- PROBLEM TO WORK ON: The entries are to be reproduced word for word, with all images left out.

(EXTRACTED INFORMATION Opens)

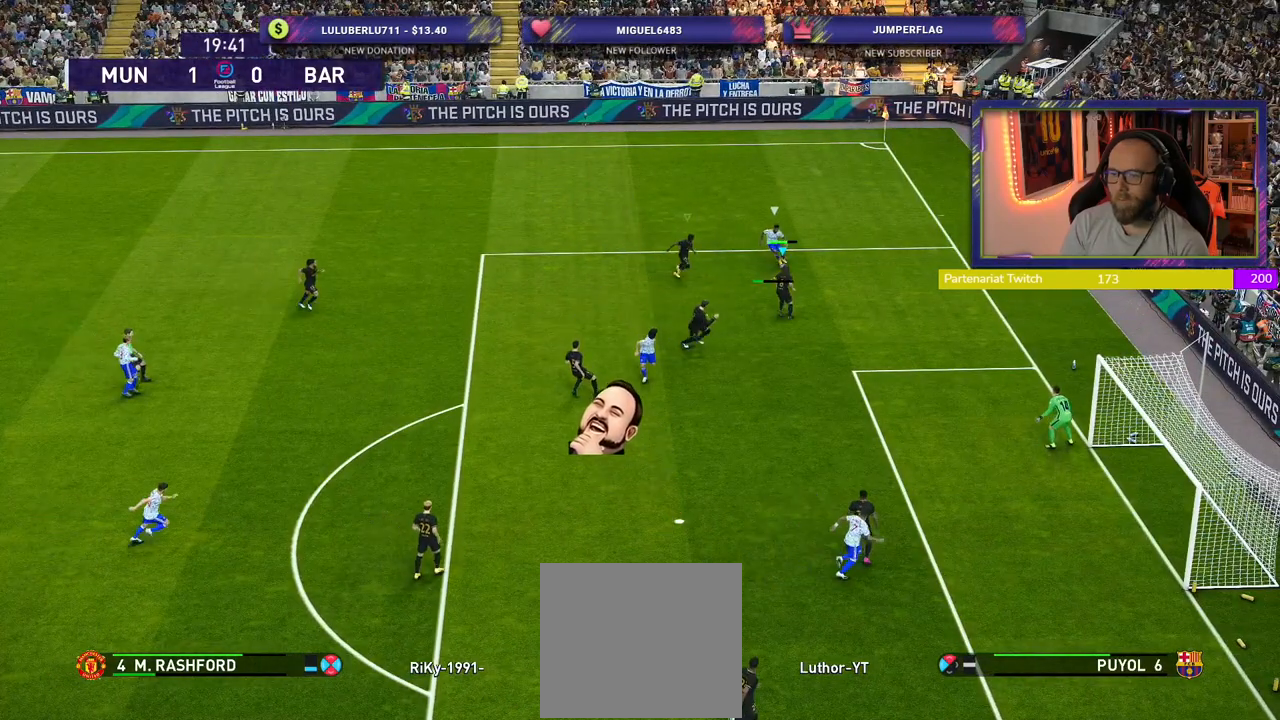
{"buttons": ["CROSS"], "left_stick": "up-left", "right_stick": "center", "events": [[440, "left_stick", "up-left"]]}
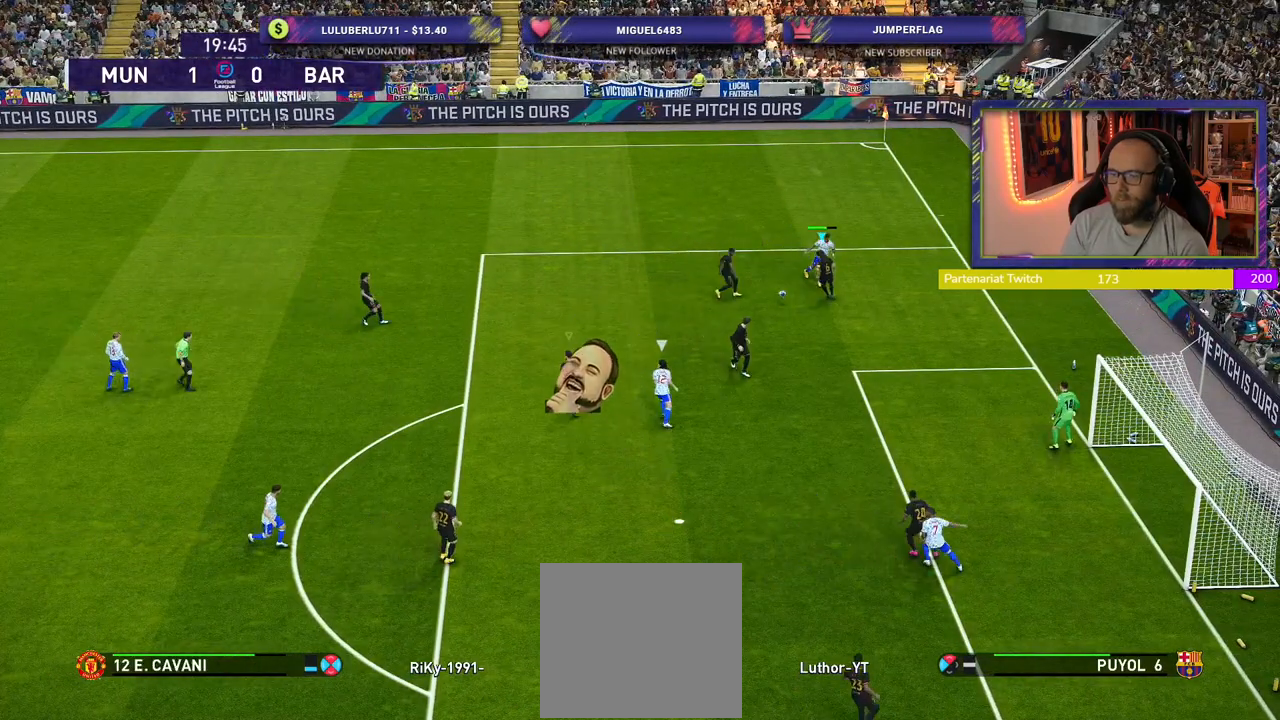
{"buttons": ["CROSS"], "left_stick": "left", "right_stick": "center", "events": [[100, "L1", "down"], [200, "L1", "up"], [360, "left_stick", "left"]]}
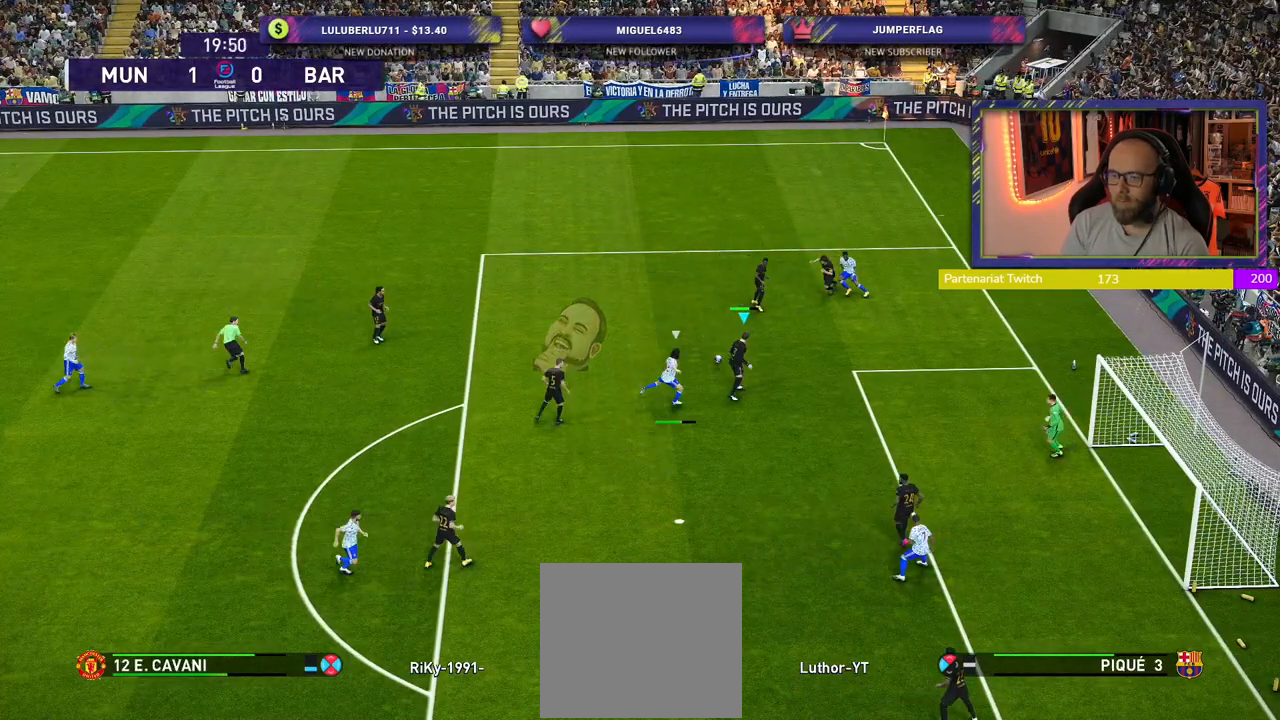
{"buttons": ["CROSS"], "left_stick": "center", "right_stick": "center", "events": [[320, "left_stick", "center"]]}
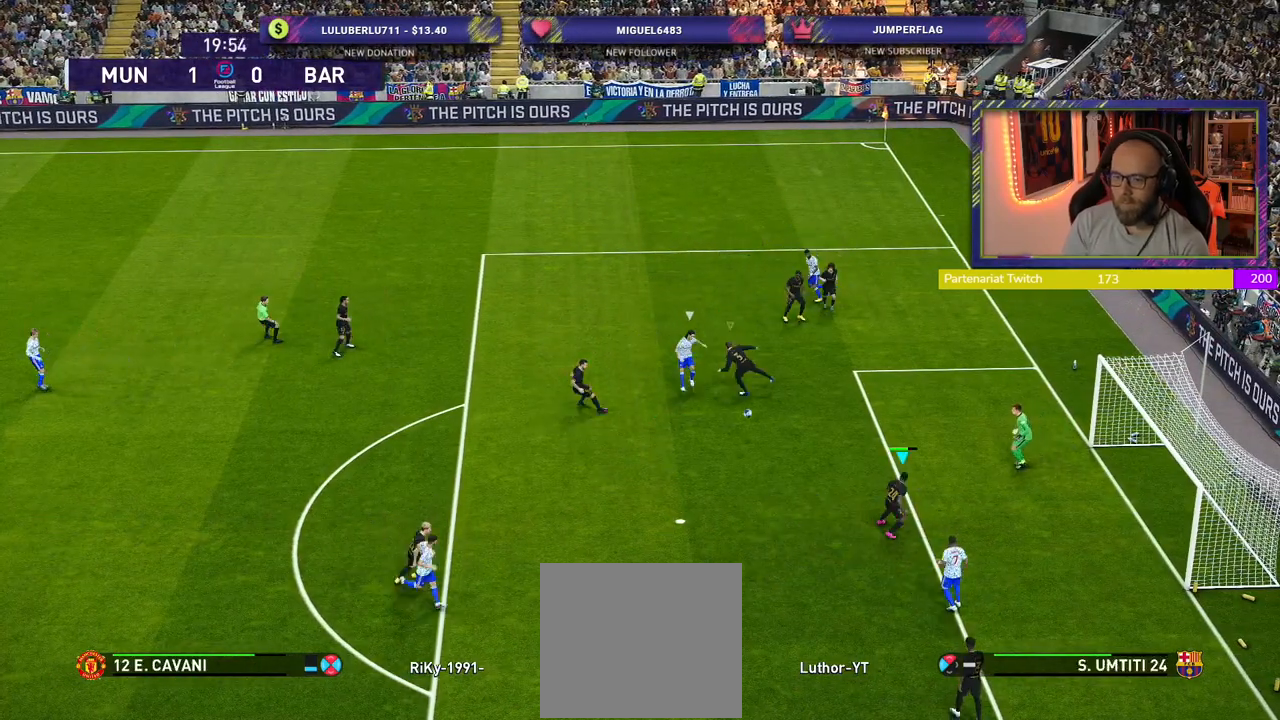
{"buttons": ["CROSS"], "left_stick": "down-left", "right_stick": "center", "events": [[60, "left_stick", "left"], [140, "CROSS", "up"], [200, "left_stick", "down-left"], [320, "CROSS", "down"]]}
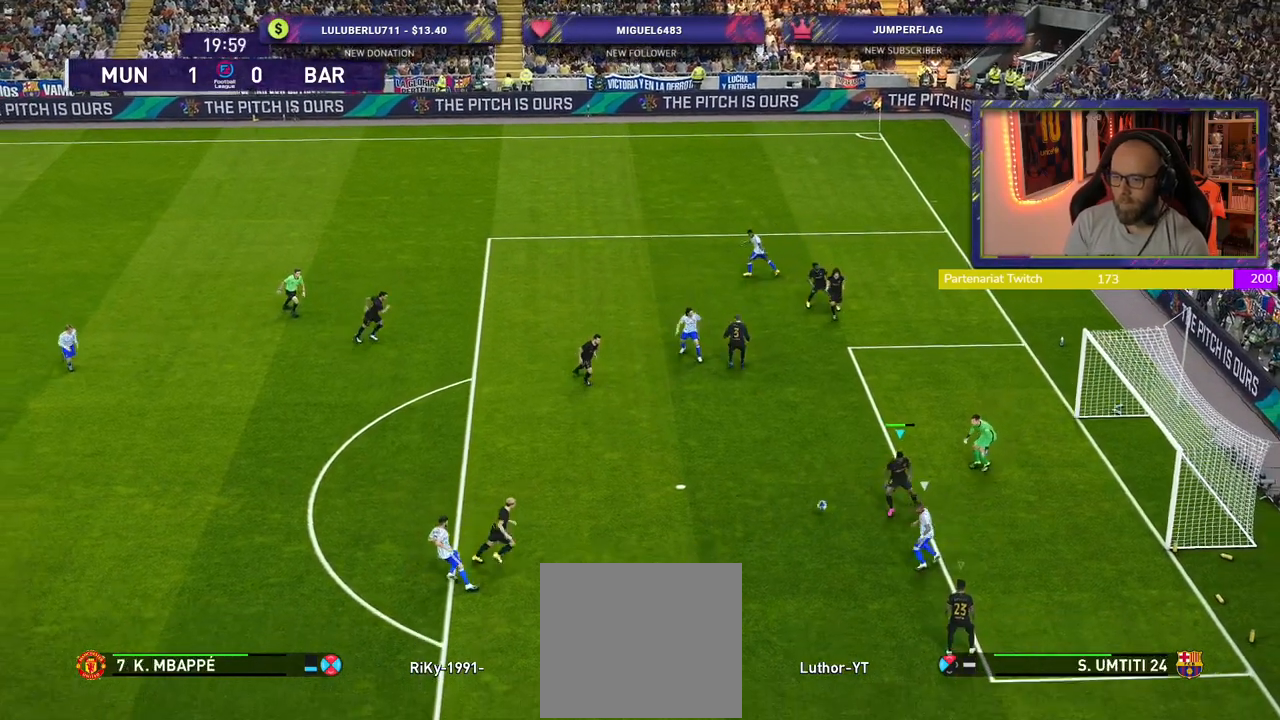
{"buttons": ["CROSS"], "left_stick": "down-left", "right_stick": "center", "events": []}
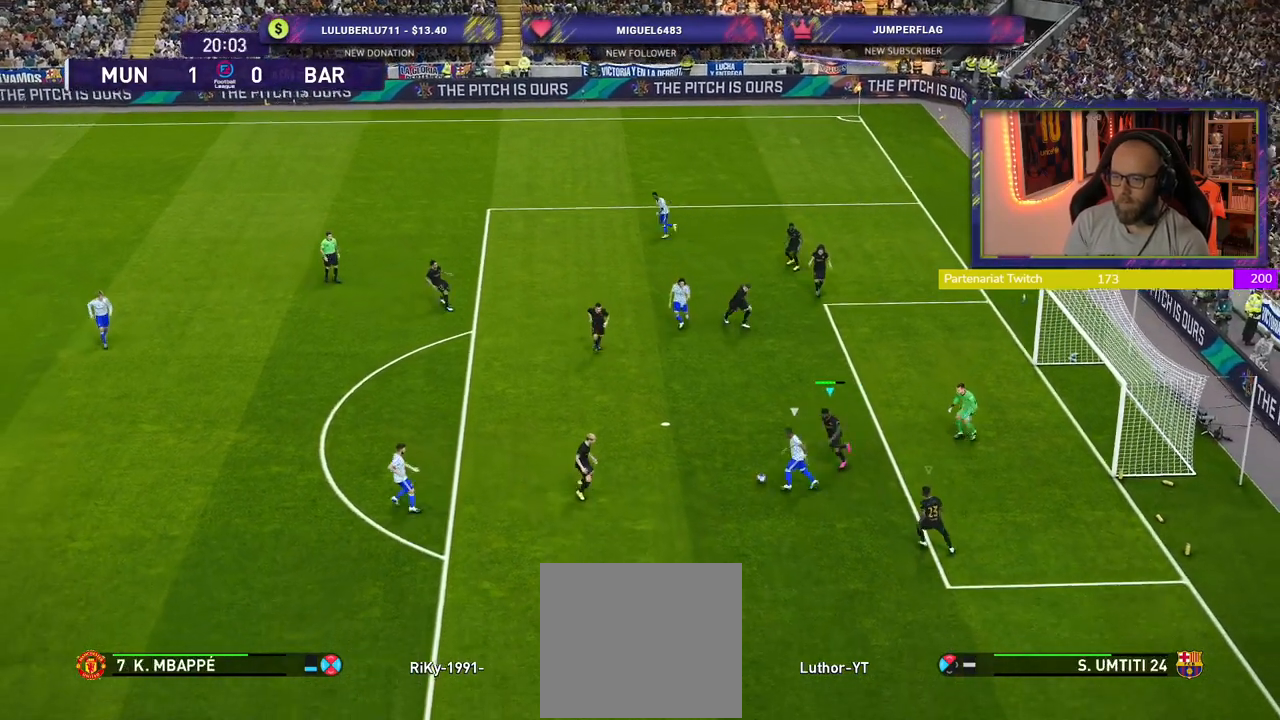
{"buttons": ["CROSS"], "left_stick": "left", "right_stick": "center", "events": [[60, "left_stick", "up-left"], [480, "left_stick", "left"]]}
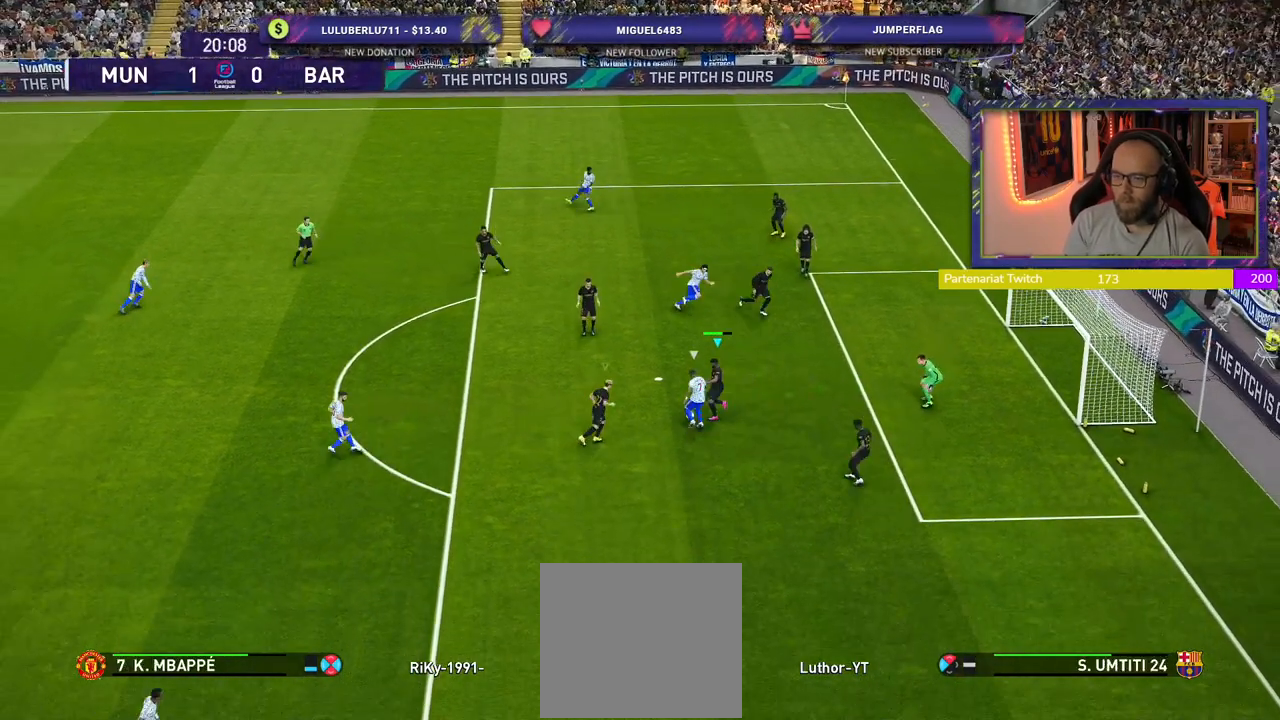
{"buttons": [], "left_stick": "left", "right_stick": "center", "events": [[460, "CROSS", "up"]]}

(EXTRACTED INFORMATION Closes)

- TASK ANSWER:
{"buttons": ["CROSS"], "left_stick": "up-left", "right_stick": "center", "events": [[440, "left_stick", "up-left"]]}
{"buttons": ["CROSS"], "left_stick": "left", "right_stick": "center", "events": [[100, "L1", "down"], [200, "L1", "up"], [360, "left_stick", "left"]]}
{"buttons": ["CROSS"], "left_stick": "center", "right_stick": "center", "events": [[320, "left_stick", "center"]]}
{"buttons": ["CROSS"], "left_stick": "down-left", "right_stick": "center", "events": [[60, "left_stick", "left"], [140, "CROSS", "up"], [200, "left_stick", "down-left"], [320, "CROSS", "down"]]}
{"buttons": ["CROSS"], "left_stick": "down-left", "right_stick": "center", "events": []}
{"buttons": ["CROSS"], "left_stick": "left", "right_stick": "center", "events": [[60, "left_stick", "up-left"], [480, "left_stick", "left"]]}
{"buttons": [], "left_stick": "left", "right_stick": "center", "events": [[460, "CROSS", "up"]]}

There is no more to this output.